Definition
Perpetual means going on forever, or near enough — from the Latin perpetuus, 'continuous'. A perpetual motion machine would never stop; perpetual snows never melt; a perpetual complainer never lets up. The word can describe the genuinely endless or, with a sigh, the merely relentless. Unlike what is ephemeral and gone in a moment, the perpetual refuses to end; it is the state that simply continues to persist, cycle after cycle, with no final beat.
Examples
- The waterfall is in perpetual motion, day and night, year after year.
- He lives in perpetual fear of being found out.

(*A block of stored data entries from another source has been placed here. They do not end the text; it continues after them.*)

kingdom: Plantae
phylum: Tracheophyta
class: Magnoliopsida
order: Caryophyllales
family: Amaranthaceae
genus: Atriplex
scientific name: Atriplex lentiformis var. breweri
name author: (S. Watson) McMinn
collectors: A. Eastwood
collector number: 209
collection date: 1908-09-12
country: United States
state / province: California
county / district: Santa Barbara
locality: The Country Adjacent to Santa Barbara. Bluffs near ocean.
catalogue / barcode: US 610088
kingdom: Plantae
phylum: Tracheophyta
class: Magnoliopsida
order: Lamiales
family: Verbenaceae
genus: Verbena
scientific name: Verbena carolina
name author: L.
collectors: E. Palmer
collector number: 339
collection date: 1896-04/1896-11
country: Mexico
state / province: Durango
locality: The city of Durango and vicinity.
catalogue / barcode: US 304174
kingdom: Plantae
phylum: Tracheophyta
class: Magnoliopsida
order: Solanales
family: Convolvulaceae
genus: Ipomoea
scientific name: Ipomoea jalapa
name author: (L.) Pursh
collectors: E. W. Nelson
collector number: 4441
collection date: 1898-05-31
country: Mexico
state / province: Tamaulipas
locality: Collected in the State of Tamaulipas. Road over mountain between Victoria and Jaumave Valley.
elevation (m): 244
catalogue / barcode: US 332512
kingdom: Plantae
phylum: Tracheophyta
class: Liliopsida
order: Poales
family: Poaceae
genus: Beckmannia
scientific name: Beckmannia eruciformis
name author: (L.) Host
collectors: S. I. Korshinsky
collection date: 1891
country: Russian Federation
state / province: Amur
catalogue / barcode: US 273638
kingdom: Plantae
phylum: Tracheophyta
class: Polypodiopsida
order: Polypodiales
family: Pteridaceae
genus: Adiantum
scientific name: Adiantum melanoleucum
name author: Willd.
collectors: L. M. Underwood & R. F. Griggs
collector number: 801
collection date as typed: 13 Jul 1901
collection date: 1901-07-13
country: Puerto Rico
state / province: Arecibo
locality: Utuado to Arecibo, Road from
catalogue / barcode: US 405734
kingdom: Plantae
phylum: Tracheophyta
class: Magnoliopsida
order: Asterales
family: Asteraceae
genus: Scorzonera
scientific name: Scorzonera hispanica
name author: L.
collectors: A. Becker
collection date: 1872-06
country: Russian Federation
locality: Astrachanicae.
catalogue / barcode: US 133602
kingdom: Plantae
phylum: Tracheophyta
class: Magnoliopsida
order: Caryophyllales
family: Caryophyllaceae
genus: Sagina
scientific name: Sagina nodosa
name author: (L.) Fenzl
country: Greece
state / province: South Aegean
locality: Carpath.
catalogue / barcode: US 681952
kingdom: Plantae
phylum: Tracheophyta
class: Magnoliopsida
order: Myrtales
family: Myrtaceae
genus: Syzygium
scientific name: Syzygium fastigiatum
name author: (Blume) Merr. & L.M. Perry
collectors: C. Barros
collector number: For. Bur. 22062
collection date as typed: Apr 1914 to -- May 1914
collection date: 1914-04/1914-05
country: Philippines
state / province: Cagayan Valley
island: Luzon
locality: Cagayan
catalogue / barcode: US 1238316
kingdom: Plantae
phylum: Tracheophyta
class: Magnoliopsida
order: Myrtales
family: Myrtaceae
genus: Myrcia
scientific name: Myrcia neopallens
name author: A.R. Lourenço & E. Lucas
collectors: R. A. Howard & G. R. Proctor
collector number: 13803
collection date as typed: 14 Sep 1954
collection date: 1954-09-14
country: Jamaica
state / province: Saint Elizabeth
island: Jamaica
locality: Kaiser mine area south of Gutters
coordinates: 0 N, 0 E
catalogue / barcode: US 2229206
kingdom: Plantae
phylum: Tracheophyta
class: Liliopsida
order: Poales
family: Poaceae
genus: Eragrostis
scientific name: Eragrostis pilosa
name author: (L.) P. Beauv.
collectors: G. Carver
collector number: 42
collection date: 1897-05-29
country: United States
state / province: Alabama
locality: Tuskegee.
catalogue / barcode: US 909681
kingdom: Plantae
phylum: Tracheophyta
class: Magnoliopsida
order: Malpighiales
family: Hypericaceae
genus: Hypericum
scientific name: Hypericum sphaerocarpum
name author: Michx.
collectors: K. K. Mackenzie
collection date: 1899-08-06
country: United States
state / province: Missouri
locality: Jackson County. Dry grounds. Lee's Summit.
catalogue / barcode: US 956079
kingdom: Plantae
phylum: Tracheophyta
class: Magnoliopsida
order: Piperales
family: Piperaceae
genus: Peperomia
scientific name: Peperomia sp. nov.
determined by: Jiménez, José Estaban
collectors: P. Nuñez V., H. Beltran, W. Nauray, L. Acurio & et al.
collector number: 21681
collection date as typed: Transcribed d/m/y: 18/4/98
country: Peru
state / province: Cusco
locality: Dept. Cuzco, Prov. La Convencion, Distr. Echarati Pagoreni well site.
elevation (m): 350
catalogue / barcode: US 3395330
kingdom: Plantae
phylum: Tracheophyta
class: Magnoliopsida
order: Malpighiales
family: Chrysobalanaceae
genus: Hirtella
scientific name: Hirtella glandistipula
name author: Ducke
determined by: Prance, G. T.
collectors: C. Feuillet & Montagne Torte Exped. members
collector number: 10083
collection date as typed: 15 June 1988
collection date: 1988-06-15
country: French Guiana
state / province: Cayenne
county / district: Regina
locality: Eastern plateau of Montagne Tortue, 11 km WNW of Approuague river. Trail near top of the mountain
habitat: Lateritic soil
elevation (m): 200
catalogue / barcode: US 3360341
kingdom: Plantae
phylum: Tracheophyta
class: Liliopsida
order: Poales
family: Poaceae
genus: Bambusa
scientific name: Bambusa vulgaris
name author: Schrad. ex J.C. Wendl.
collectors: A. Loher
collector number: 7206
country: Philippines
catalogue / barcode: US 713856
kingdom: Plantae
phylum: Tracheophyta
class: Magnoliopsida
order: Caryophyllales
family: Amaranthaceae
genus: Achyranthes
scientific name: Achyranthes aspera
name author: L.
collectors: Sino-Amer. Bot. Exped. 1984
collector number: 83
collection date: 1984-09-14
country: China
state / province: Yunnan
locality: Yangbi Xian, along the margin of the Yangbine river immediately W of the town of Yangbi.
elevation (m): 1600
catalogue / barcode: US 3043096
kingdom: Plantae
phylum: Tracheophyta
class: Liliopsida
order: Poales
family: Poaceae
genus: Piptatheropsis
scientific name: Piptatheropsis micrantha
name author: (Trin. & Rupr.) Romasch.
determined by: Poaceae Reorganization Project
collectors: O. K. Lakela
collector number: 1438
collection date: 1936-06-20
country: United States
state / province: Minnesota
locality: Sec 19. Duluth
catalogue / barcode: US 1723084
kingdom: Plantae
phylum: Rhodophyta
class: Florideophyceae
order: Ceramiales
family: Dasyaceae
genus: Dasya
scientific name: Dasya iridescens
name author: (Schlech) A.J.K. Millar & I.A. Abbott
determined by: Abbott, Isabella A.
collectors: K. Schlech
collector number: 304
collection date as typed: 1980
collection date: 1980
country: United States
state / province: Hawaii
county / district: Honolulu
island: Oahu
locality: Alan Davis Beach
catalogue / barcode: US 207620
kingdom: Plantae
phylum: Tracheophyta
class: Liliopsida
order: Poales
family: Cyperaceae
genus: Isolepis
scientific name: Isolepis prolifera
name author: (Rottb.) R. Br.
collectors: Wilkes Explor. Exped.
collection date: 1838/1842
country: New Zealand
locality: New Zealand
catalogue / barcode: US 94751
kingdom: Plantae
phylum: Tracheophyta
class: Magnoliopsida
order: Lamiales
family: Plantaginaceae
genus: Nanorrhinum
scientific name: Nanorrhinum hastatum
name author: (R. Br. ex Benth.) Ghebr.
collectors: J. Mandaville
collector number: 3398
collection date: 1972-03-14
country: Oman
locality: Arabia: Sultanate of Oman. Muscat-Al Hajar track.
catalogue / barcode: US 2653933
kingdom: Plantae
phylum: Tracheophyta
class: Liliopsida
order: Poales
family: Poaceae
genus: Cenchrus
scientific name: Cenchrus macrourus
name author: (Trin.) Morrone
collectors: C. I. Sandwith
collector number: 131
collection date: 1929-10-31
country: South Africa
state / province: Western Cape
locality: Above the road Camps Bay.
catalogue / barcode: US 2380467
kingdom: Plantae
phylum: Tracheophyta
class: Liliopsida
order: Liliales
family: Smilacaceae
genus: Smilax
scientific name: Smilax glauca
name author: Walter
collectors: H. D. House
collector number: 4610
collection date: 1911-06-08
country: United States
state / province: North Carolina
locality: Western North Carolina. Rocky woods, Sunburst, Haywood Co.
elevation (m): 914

- The committee seems trapped in a perpetual cycle of meetings that decide nothing.
Collocations
perpetual motion·in perpetual fear·a perpetual cycle·perpetual change
Synonyms
constant·ceaseless·incessant·endless·unending
Antonyms
ephemeral·temporary·fleeting
Word family
perpetually (adverb)·perpetuate (verb)·perpetuity (noun)
In TOEFL & IELTS
TOEFL passages use 'perpetual' for natural cycles and 'perpetuate' (to keep something going) for social patterns — 'perpetuate inequality' is a key collocation. In IELTS Writing, 'a perpetual cycle of…' neatly frames a self-renewing problem. Distinguish the verb 'perpetuate' from the adjective 'perpetual', and keep it opposite to 'ephemeral'.